Meanwhile, farmers are gearing up to feed a projected 9 billion people by mid-century with less cropland and water and in the midst of spiking fuel and fertilizer costs, even as they are being called upon to develop safer, greener production systems that emphasize organic- and locally-grown foods.
Even with online sources literally available at their fingertips, people can’t solve these problems entirely on their own.
Extension is uniquely equipped to help people adopt sustainable practices in all facets of their lives.
2. We are catalysts:
One Alabama cattle producer underscored recently the invaluable role Cooperative Extension educators serve as catalysts — in this case, helping him install a GPS device to reap substantial costs savings.

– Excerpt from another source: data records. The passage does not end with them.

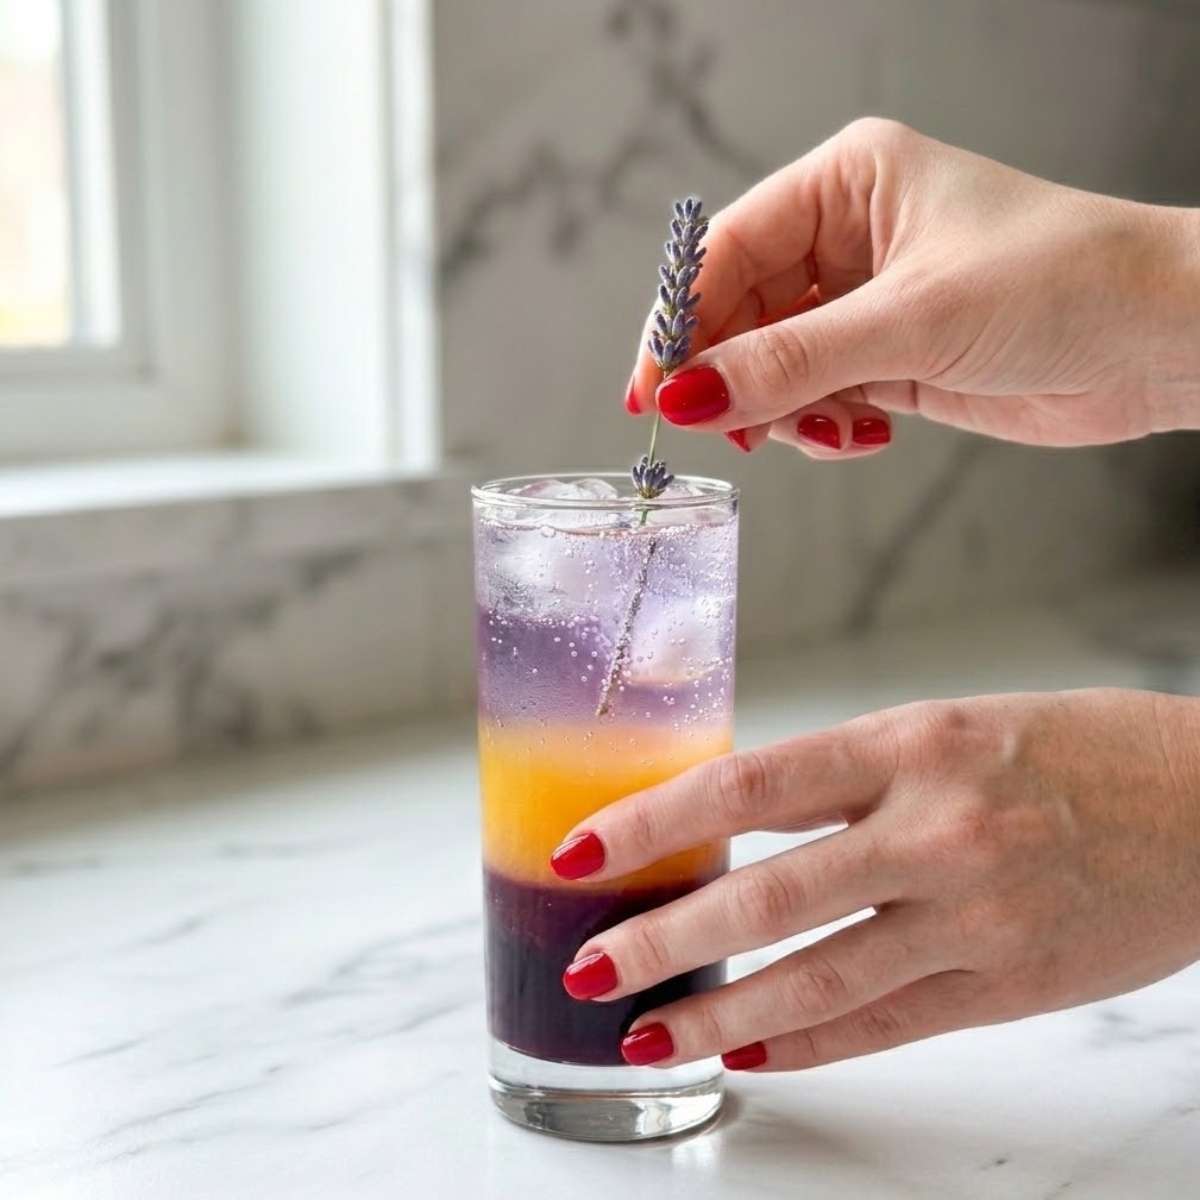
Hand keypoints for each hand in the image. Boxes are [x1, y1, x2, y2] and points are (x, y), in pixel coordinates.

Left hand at [552, 689, 1199, 1070]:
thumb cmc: (1073, 750)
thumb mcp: (949, 727)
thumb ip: (848, 778)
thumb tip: (738, 820)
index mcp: (911, 743)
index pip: (746, 786)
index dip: (651, 823)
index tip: (584, 850)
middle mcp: (936, 830)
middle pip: (767, 898)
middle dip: (664, 939)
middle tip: (591, 965)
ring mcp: (975, 918)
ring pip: (819, 981)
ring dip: (720, 1016)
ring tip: (649, 1032)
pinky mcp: (1011, 987)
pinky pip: (889, 1026)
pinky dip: (811, 1044)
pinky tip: (755, 1053)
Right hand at [626, 119, 1199, 455]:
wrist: (1162, 340)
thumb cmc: (1064, 283)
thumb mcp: (911, 319)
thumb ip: (791, 361)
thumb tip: (690, 394)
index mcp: (847, 185)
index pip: (727, 250)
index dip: (679, 321)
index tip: (651, 388)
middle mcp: (848, 238)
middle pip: (740, 312)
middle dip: (731, 375)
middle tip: (724, 429)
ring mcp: (867, 302)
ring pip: (773, 363)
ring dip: (781, 408)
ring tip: (822, 429)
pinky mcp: (889, 358)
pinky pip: (816, 397)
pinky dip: (821, 426)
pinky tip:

“It’s gotten me started a little sooner than I would have,” the farmer wryly observed, admitting that it likely would have been years before he had discovered and installed the device on his own.
Through the Internet, farmers are as readily exposed to new ideas and ways of thinking as the rest of us, but they still need catalysts — trained experts who can see the larger picture and who can point to cost-effective solutions they otherwise would not have considered because of times constraints, professional pre-occupations or other factors.
What applies to farmers applies to all of us.
3. We are an agency of empowerment:
As New York Times columnist Roger Cohen soberly observed recently, the 2008 stock market downturn followed more recently by severe federal and state budgetary cutbacks have left all Americans in a “different mental place.”